The primary cause is the set of conditions or parameters from which the failure began. The old saying, “For want of a nail the shoe was lost, for want of a shoe the horse was lost, for want of a horse the battle was lost, for want of the battle the kingdom was lost,” summarizes a classic primary cause determination. The analyst must discover what it was about this incident that is fundamentally responsible for the failure in performance and determine the sequence of events that led to the final failure.
By contrast, the root cause of a failure is a process or procedure which “went wrong.” The finish on a machine part was not as-specified. The heat-treatment on a rail was not uniform. The angle on screw-threads was too steep. Identification of that process is the key to creating a procedure by which future failures can be avoided.

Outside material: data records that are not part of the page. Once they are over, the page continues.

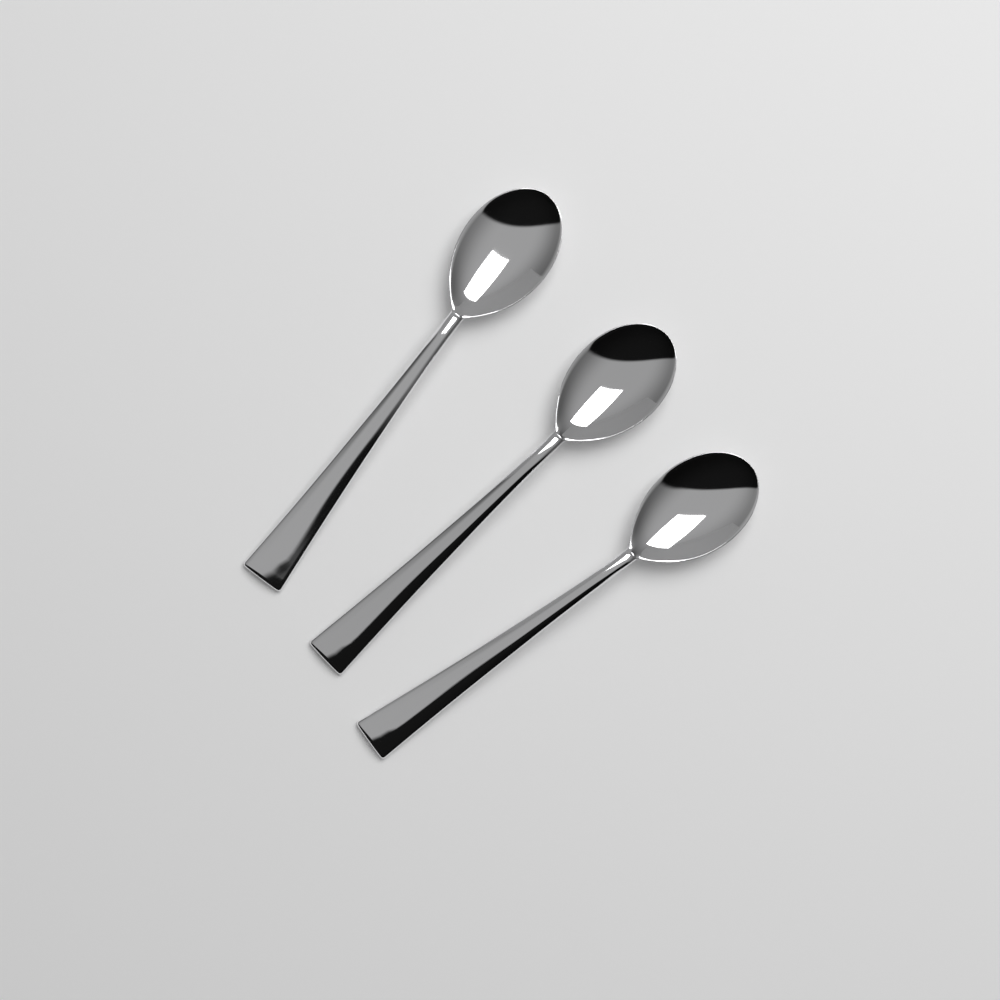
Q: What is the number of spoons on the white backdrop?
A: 3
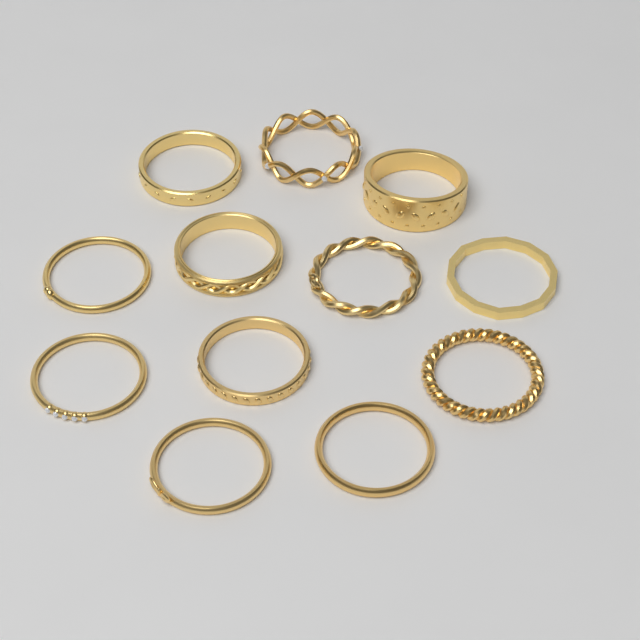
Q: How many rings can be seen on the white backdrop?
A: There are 12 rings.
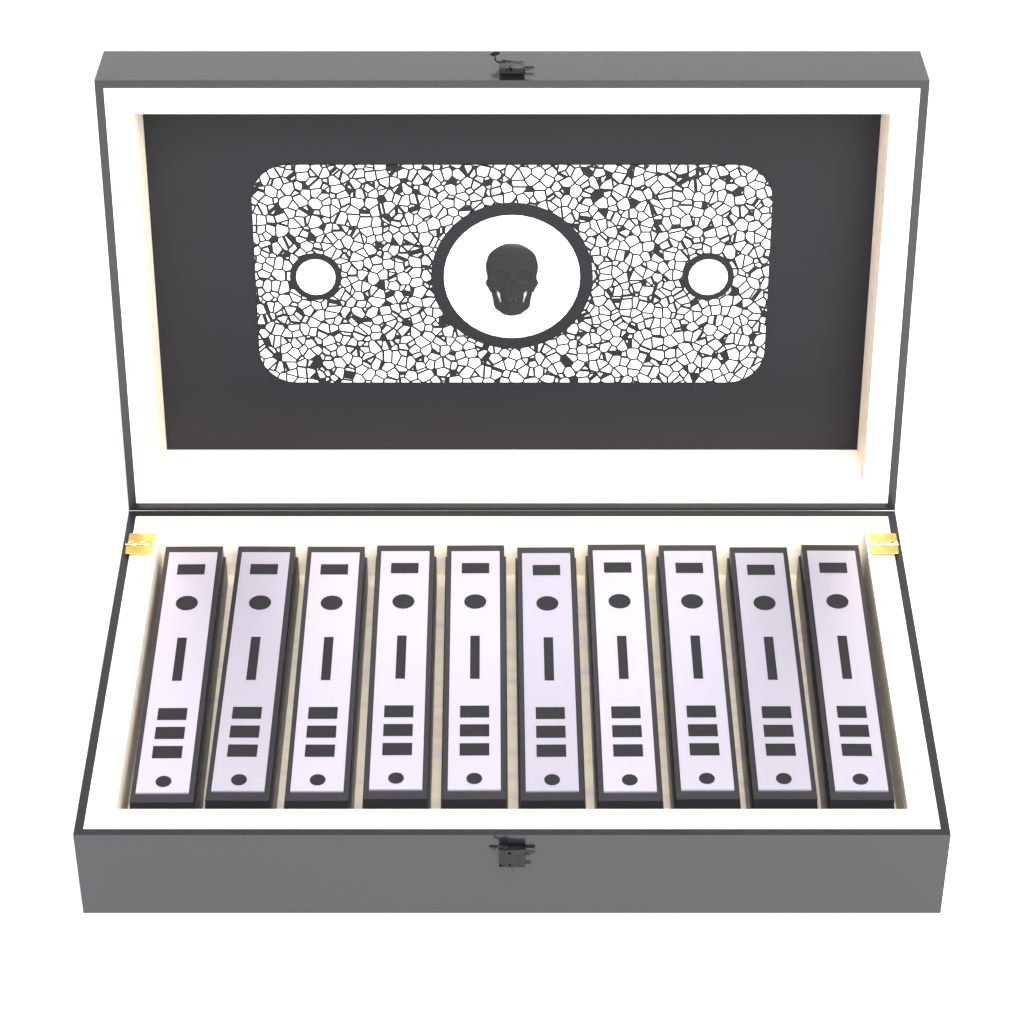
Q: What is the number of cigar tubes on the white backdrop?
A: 10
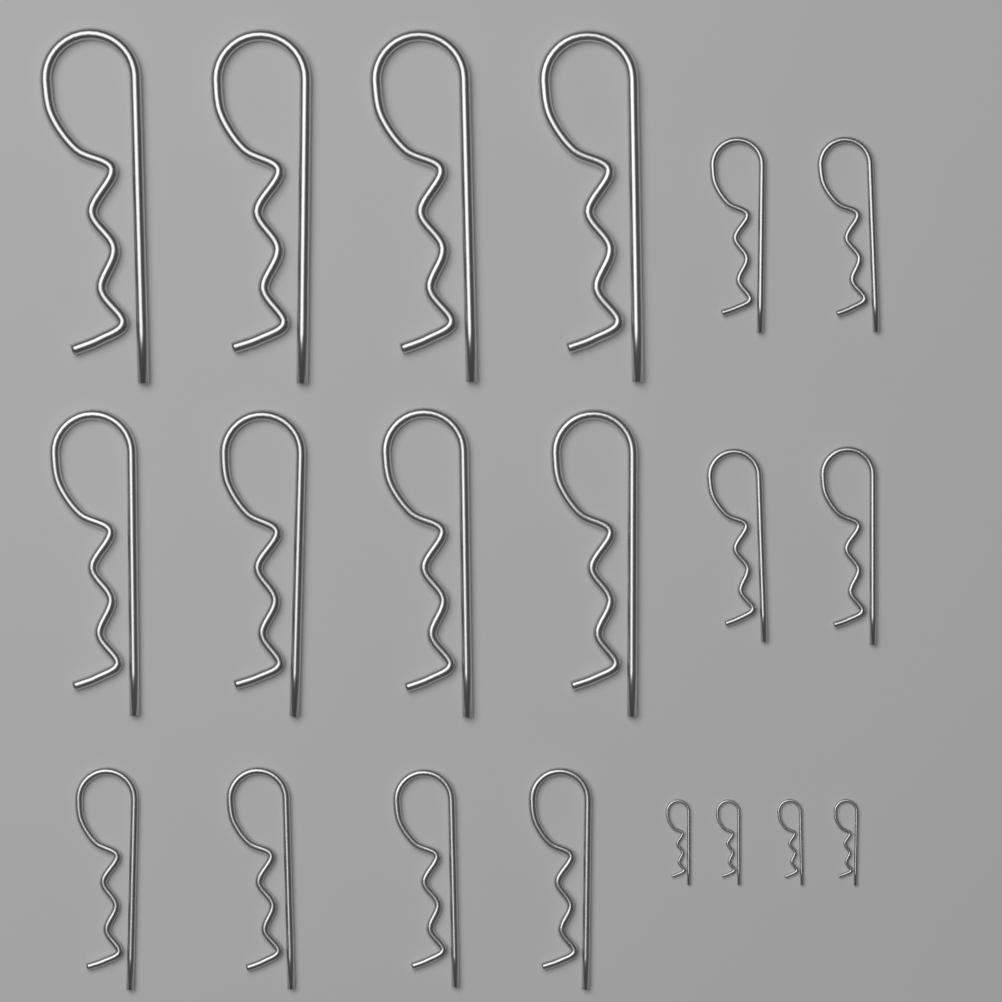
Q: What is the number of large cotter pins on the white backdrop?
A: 8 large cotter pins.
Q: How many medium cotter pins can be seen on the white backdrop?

Most failure analysis stops short of this final step. Instead what is presented to the client is the primary cause of failure: poor finish, incorrect heat treatment, the shape of the screw threads in the paragraph above are the “primary causes’ of those failures, not the root causes. The root causes would be:
the failure to check the finish after the part was machined;
the failure to ensure that the heat treatment furnace had sufficient control of changes in temperature to produce the desired microstructure in the rails; or
The failure to enter the proper information into the thread-cutting process;
The horse’s groom not checking to see that the horse’s shoes were properly nailed on before sending him into battle.
All four of these were “process” or “procedure” failures. In the galvanized steel failure example, the primary cause of cracking of galvanized steel in bending may be the lack of an aluminum-iron-zinc intermetallic layer at the steel surface. But the root cause is the failure to maintain the aluminum level in the galvanizing bath.
To avoid these same failures in the future, to determine the root cause of the failure, the primary cause must be supplemented by intimate understanding of the entire history of the failed system or part, including both its manufacturing and its use. This information is usually most effectively obtained by visiting the manufacturing site for the failed part. From this information a new procedure can be crafted which will prevent repetition of the original failure.